UZBEKISTAN: Raids and confiscations as state wants "religious organisations which will stay quiet" ?
Uzbekistan's NSS secret police with other officials have carried out two raids on an officially registered Baptist church in the capital Tashkent, Forum 18 News Service has learned. Over 50,000 Christian books, a large quantity of printing and office equipment, and a sum of money personally belonging to one person were confiscated. In contrast to the confiscated literature and equipment, no official record was made of the confiscation of the money belonging to a church member was made. Later, three church leaders and the caretaker were given fines ranging between 50 and 100 times the minimum monthly salary. Officials have refused to give reasons for their actions, but there has recently been a harshening of official actions against the possession and supply of religious literature. One Tashkent Baptist, asked by Forum 18 what might be behind the raids and confiscations, commented: "The authorities are interested in having small pocket-size churches and religious organisations, which will stay quiet and not have much religious activity."
The fines followed two raids on the Hamza District Church on 7 and 11 April. The first raid was led by Major Khamid Kurbonov of Hamza District Police, and broke into the 12 Kungrad Street Church building at 10 am in the morning. They then searched the Church for 12 hours, ending at 10 pm (22.00 hours). Officials seized 7,110 Uzbek-language booklets entitled 'Jesus, the Son of Abraham and David', as well as 1,120,000 Soms (3,580 Norwegian Kroner, 460 Euros, or 660 US Dollars at the inflated official exchange rate) which is the personal property of a church member.
The Confiscation Protocol, which Forum 18 has seen, is signed by Major Kurbonov – but it only lists the literature. The confiscated money is not mentioned, and the booklets are described as having been "kept in the building for fifteen years".
NSS secret police and the ordinary police made a second raid on 11 April at 10 am, breaking into a private flat on 87 Ashrafiy Street which belongs to the Church.

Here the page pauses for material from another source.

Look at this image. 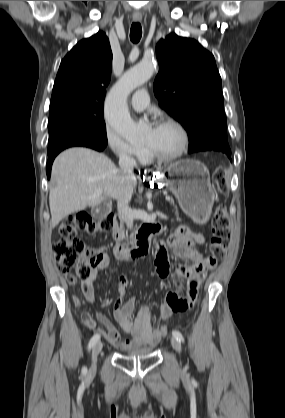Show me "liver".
<instances>
[{"label": "liver", "instance_id": "6515ba94", "mask_svg": "<svg viewBox=\"0 0 285 418\" xmlns=\"http://www.w3.org/2000/svg\"><path fill=\"white\" fill-rule=\"evenodd\" d=\"M49 191L51 227L68 215L95 207L107 198L118 199L126 185L135 189L136 178L126 177L106 155L82 147L61 152L54 160Z\"/></svg>", "mask_w": 285, "mask_h": 418}]
</instances>
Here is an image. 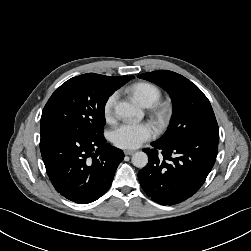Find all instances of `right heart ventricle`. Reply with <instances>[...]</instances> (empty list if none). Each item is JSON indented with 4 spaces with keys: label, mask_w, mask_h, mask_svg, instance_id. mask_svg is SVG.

The officials led by Hamza Police's Senior Lieutenant Nabi Abdurakhmonov carried out a search lasting 14 hours until midnight (24.00 hours).
Printing equipment and other material confiscated
The Confiscation Protocol, also seen by Forum 18, is signed by Senior Lieutenant Abdurkhmonov and records the confiscation of:
- 52,130 books comprising 2,644 individual titles. Forum 18 was told that this is approximately 10 metric tonnes (9.8 tons) of printed literature;
- 6 desktop computers, 7 computer processors (CPUs), 6 keyboards, 2 Uninterruptible Power Supply computer batteries, and 4 sets of audio speakers;
- 6 black and white printers and 1 laser-colour printer;
- 2 photocopy machines;
- 2 scanners;
- 1 book binding machine;
- 1 photo camera;
- 1 paper-cutting machine;
- 2 videotape recorders;
- 1 television set;
- 160 video tapes and 334 audio tapes;
- and 262 CD and DVD disks.
The Protocol does not list the confiscated books, but Forum 18 was told that they included:
- 426 Bibles and 638 New Testaments in Russian;
- 284 Uzbek-language New Testaments;
- 113 Bible Encyclopaedias;
- 26 Commentaries on books of the Bible;
- 15 Dictionaries of Biblical words and phrases;
- and numerous books of fiction, sports and technical manuals, and school textbooks.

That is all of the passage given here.